Maël a eu l’idée de créer un harnais muni de caméras, d’un logiciel d’analyse et d’un GPS qui permettrait d’apporter une aide aux personnes malvoyantes d’un nouveau genre. Son objectif ? Ranger la canne blanche au placard. Oui, mais voilà, tout n’est pas aussi simple. Il a fallu trouver des solutions de design : où placer les objectifs ? Il fallait, par exemple, tenir compte des différences de morphologie qui peuvent incliner plus ou moins une caméra. Tenir compte que la personne doit pouvoir s’équiper facilement, sans voir… Le logiciel d’analyse des images filmées a été développé et itéré en fonction des retours lors de tests utilisateurs. Gérer le nombre d’informations, trouver le bon équilibre pour les signaux d’avertissement, comment réussir à indiquer qu’il y a un trou devant et surtout en estimer la distance ? Tout cela a été réalisé en mode startup, sans trop se poser de questions. Un jour, lors d’un test “canne blanche dans la poche arrière”, un cycliste arrive en face du testeur. Pas de canne blanche, pas de signe extérieur que la personne est malvoyante, une attitude pas forcément idéale du cycliste, et une prise de conscience que le produit pouvait être dangereux.

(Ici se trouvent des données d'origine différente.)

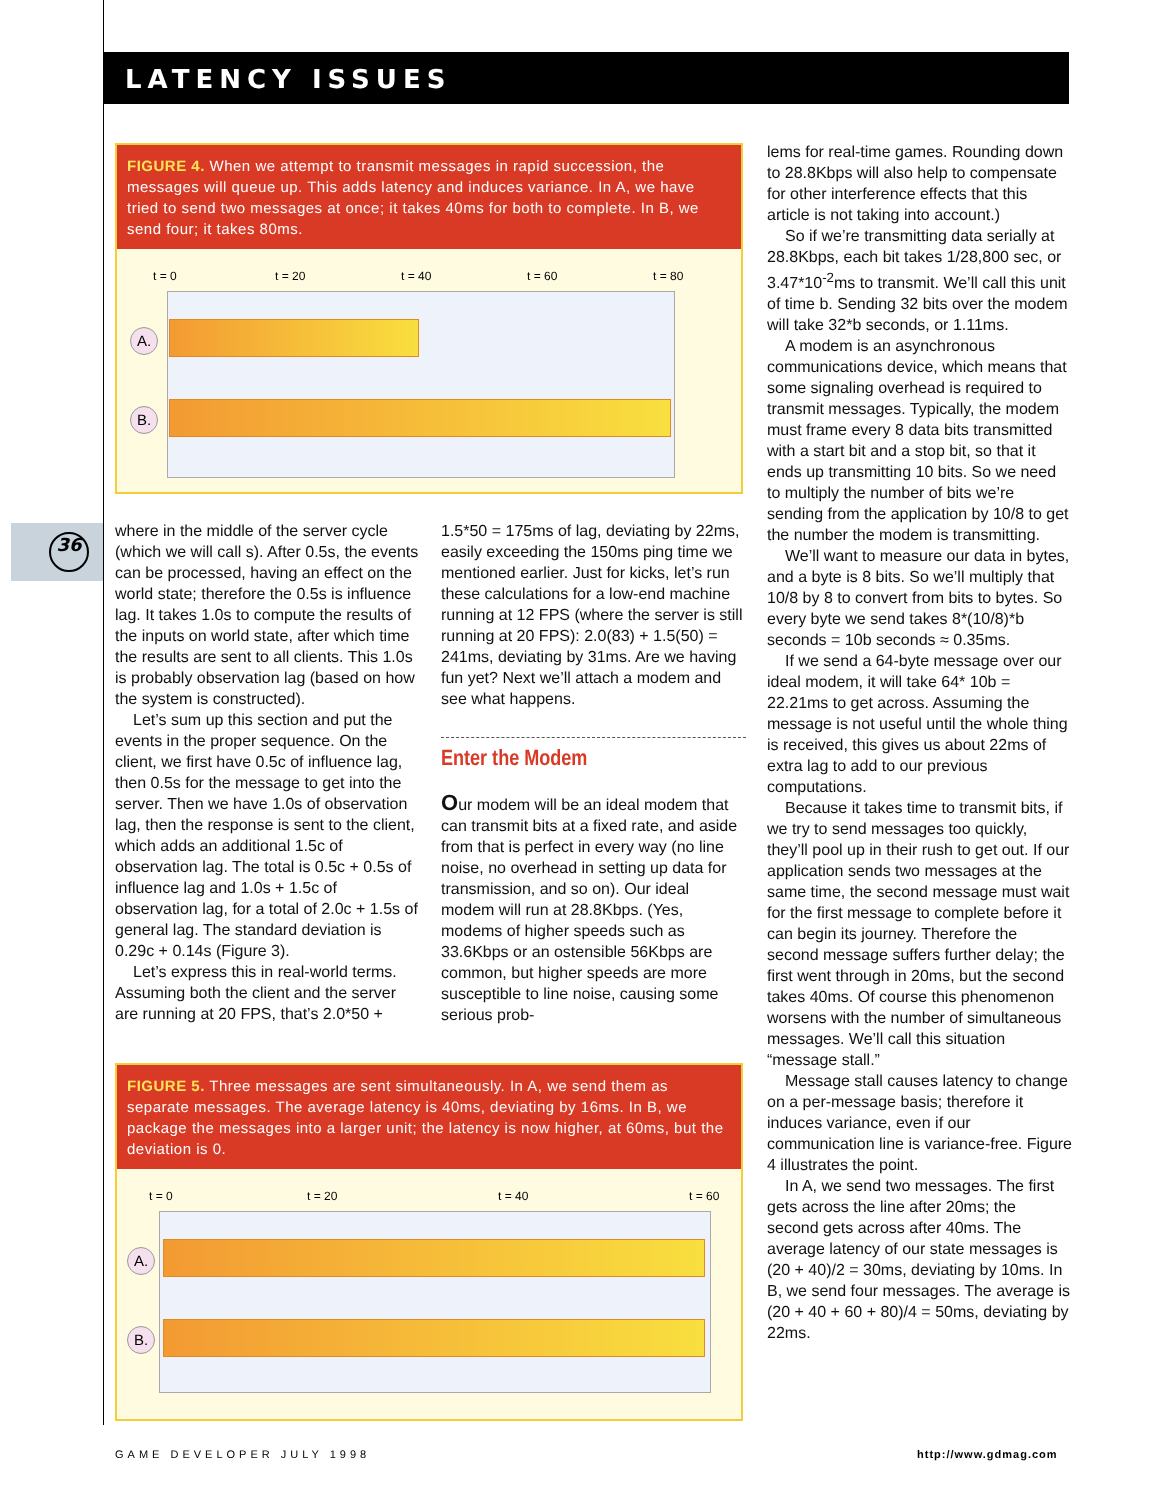LATENCY ISSUES
36
FIGURE 4. When we attempt to transmit messages in rapid succession, the messages will queue up. This adds latency and induces variance. In A, we have tried to send two messages at once; it takes 40ms for both to complete. In B, we send four; it takes 80ms.
t = 0 t = 20 t = 40 t = 60 t = 80
A.
B.
where in the middle of the server cycle (which we will call s). After 0.5s, the events can be processed, having an effect on the world state; therefore the 0.5s is influence lag. It takes 1.0s to compute the results of the inputs on world state, after which time the results are sent to all clients. This 1.0s is probably observation lag (based on how the system is constructed).
Let’s sum up this section and put the events in the proper sequence. On the client, we first have 0.5c of influence lag, then 0.5s for the message to get into the server. Then we have 1.0s of observation lag, then the response is sent to the client, which adds an additional 1.5c of observation lag. The total is 0.5c + 0.5s of influence lag and 1.0s + 1.5c of observation lag, for a total of 2.0c + 1.5s of general lag. The standard deviation is 0.29c + 0.14s (Figure 3).
Let’s express this in real-world terms. Assuming both the client and the server are running at 20 FPS, that’s 2.0*50 +
1.5*50 = 175ms of lag, deviating by 22ms, easily exceeding the 150ms ping time we mentioned earlier. Just for kicks, let’s run these calculations for a low-end machine running at 12 FPS (where the server is still running at 20 FPS): 2.0(83) + 1.5(50) = 241ms, deviating by 31ms. Are we having fun yet? Next we’ll attach a modem and see what happens.
Enter the Modem
Our modem will be an ideal modem that can transmit bits at a fixed rate, and aside from that is perfect in every way (no line noise, no overhead in setting up data for transmission, and so on). Our ideal modem will run at 28.8Kbps. (Yes, modems of higher speeds such as 33.6Kbps or an ostensible 56Kbps are common, but higher speeds are more susceptible to line noise, causing some serious prob-
lems for real-time games. Rounding down to 28.8Kbps will also help to compensate for other interference effects that this article is not taking into account.)
So if we’re transmitting data serially at 28.8Kbps, each bit takes 1/28,800 sec, or 3.47*10<sup>-2</sup>ms to transmit. We’ll call this unit of time b. Sending 32 bits over the modem will take 32*b seconds, or 1.11ms.
A modem is an asynchronous communications device, which means that some signaling overhead is required to transmit messages. Typically, the modem must frame every 8 data bits transmitted with a start bit and a stop bit, so that it ends up transmitting 10 bits. So we need to multiply the number of bits we’re sending from the application by 10/8 to get the number the modem is transmitting.
We’ll want to measure our data in bytes, and a byte is 8 bits. So we’ll multiply that 10/8 by 8 to convert from bits to bytes. So every byte we send takes 8*(10/8)*b seconds = 10b seconds ≈ 0.35ms.
If we send a 64-byte message over our ideal modem, it will take 64* 10b = 22.21ms to get across. Assuming the message is not useful until the whole thing is received, this gives us about 22ms of extra lag to add to our previous computations.
Because it takes time to transmit bits, if we try to send messages too quickly, they’ll pool up in their rush to get out. If our application sends two messages at the same time, the second message must wait for the first message to complete before it can begin its journey. Therefore the second message suffers further delay; the first went through in 20ms, but the second takes 40ms. Of course this phenomenon worsens with the number of simultaneous messages. We’ll call this situation “message stall.”
Message stall causes latency to change on a per-message basis; therefore it induces variance, even if our communication line is variance-free. Figure 4 illustrates the point.
In A, we send two messages. The first gets across the line after 20ms; the second gets across after 40ms. The average latency of our state messages is (20 + 40)/2 = 30ms, deviating by 10ms. In B, we send four messages. The average is (20 + 40 + 60 + 80)/4 = 50ms, deviating by 22ms.
FIGURE 5. Three messages are sent simultaneously. In A, we send them as separate messages. The average latency is 40ms, deviating by 16ms. In B, we package the messages into a larger unit; the latency is now higher, at 60ms, but the deviation is 0.
t = 0 t = 20 t = 40 t = 60
A.
B.
GAME DEVELOPER JULY 1998 http://www.gdmag.com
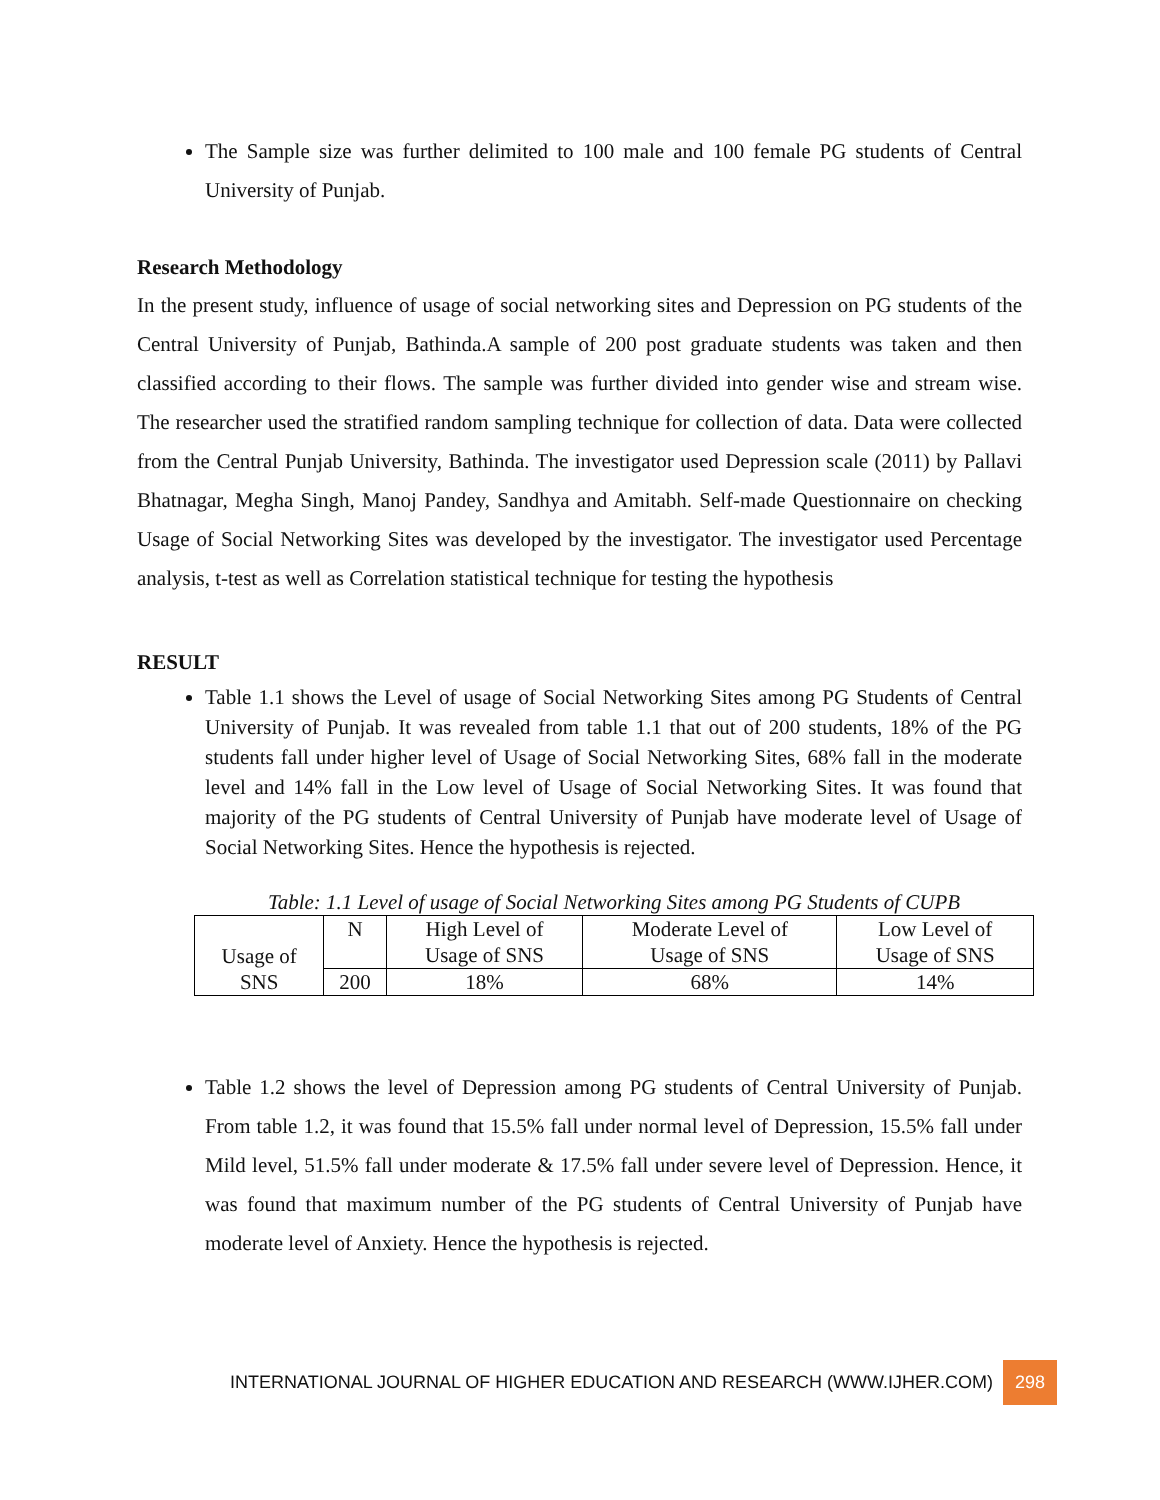The Sample size was further delimited to 100 male and 100 female PG students of Central University of Punjab.
Research Methodology
In the present study, influence of usage of social networking sites and Depression on PG students of the Central University of Punjab, Bathinda.A sample of 200 post graduate students was taken and then classified according to their flows. The sample was further divided into gender wise and stream wise. The researcher used the stratified random sampling technique for collection of data. Data were collected from the Central Punjab University, Bathinda. The investigator used Depression scale (2011) by Pallavi Bhatnagar, Megha Singh, Manoj Pandey, Sandhya and Amitabh. Self-made Questionnaire on checking Usage of Social Networking Sites was developed by the investigator. The investigator used Percentage analysis, t-test as well as Correlation statistical technique for testing the hypothesis
RESULT
Table 1.1 shows the Level of usage of Social Networking Sites among PG Students of Central University of Punjab. It was revealed from table 1.1 that out of 200 students, 18% of the PG students fall under higher level of Usage of Social Networking Sites, 68% fall in the moderate level and 14% fall in the Low level of Usage of Social Networking Sites. It was found that majority of the PG students of Central University of Punjab have moderate level of Usage of Social Networking Sites. Hence the hypothesis is rejected.
Table: 1.1 Level of usage of Social Networking Sites among PG Students of CUPB
| Usage of SNS | N | High Level of Usage of SNS | Moderate Level of Usage of SNS | Low Level of Usage of SNS |
| | 200 | 18% | 68% | 14% |
Table 1.2 shows the level of Depression among PG students of Central University of Punjab. From table 1.2, it was found that 15.5% fall under normal level of Depression, 15.5% fall under Mild level, 51.5% fall under moderate & 17.5% fall under severe level of Depression. Hence, it was found that maximum number of the PG students of Central University of Punjab have moderate level of Anxiety. Hence the hypothesis is rejected.
INTERNATIONAL JOURNAL OF HIGHER EDUCATION AND RESEARCH (WWW.IJHER.COM) 298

Les questions arrivent : est-ce un dispositif médical ? Si oui, quelle catégorie ? 1, 2, 3 ? Qu’est-ce que cela implique ? Est-ce que les législations sont identiques dans tous les pays ? Maël Fabien a partagé toute l’expérience qu’il a pu engranger en développant un dispositif médical, sans rien y connaître.

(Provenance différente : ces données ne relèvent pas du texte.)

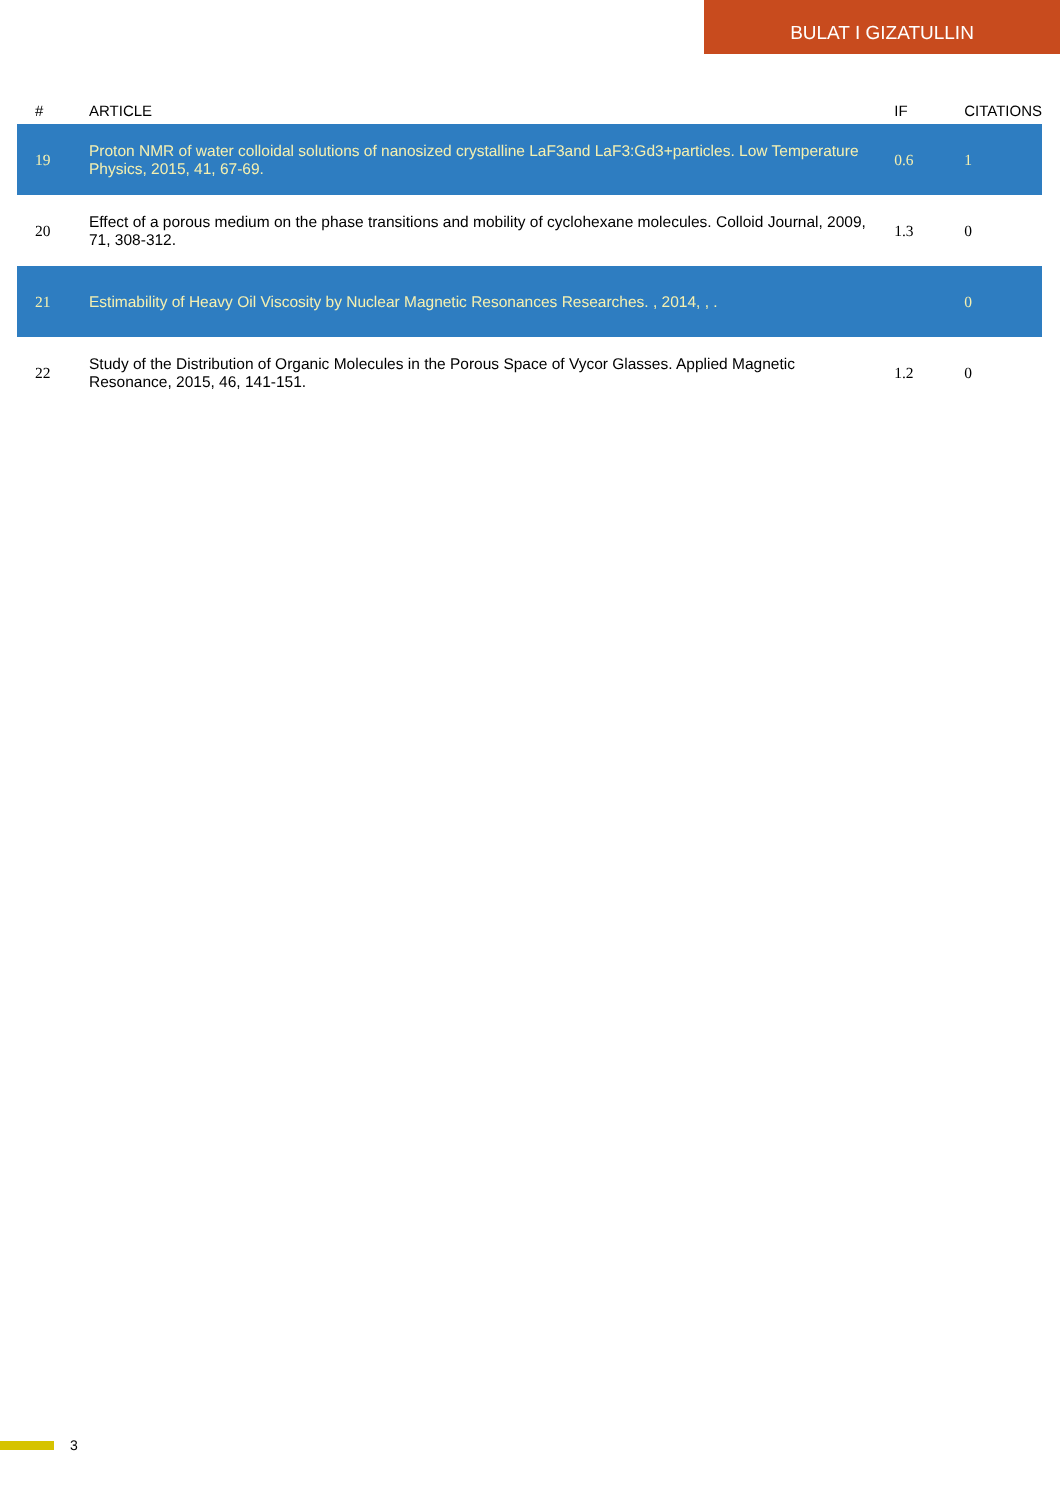BULAT I GIZATULLIN
| # | ARTICLE | IF | CITATIONS |
| --- | --- | --- | --- |
| 19 | Proton NMR of water colloidal solutions of nanosized crystalline LaF3and LaF3:Gd3+particles. Low Temperature Physics, 2015, 41, 67-69. | 0.6 | 1 |
| 20 | Effect of a porous medium on the phase transitions and mobility of cyclohexane molecules. Colloid Journal, 2009, 71, 308-312. | 1.3 | 0 |
| 21 | Estimability of Heavy Oil Viscosity by Nuclear Magnetic Resonances Researches. , 2014, , . | | 0 |
| 22 | Study of the Distribution of Organic Molecules in the Porous Space of Vycor Glasses. Applied Magnetic Resonance, 2015, 46, 141-151. | 1.2 | 0 |
3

Didier Blanc, Senior Software QA Engineer chez Tandem Diabetes Care Switzerland, nous a parlé de la gestion de la qualité. Si les soucis financiers disparaissent lorsqu’une startup est rachetée par un acteur mondial, la pression des investisseurs oblige à augmenter encore plus le rythme de travail.
Mais la gestion de la qualité doit être maîtrisée de A à Z afin d’éviter que son produit ne soit retiré du marché par le régulateur au premier problème. Car selon Didier Blanc, la question n’est pas de savoir s’il va y avoir un problème, mais plutôt quand est-ce qu’il arrivera. En effet, coder sans bug ne semble pas réalisable. Ne pas se préparer à la survenue d’un problème est une grave erreur. Il faut être capable de tracer l’intégralité des processus afin de pouvoir reproduire le problème et identifier rapidement des mesures correctives. Garantir la qualité des dispositifs médicaux à chaque étape, de la conception à la commercialisation mondiale, est un état d’esprit plus qu’un objectif. Le domaine ne permet pas l’approximation et c’est uniquement en ayant des équipes conscientes de ces aspects que l’on peut réussir à garantir la qualité exigée.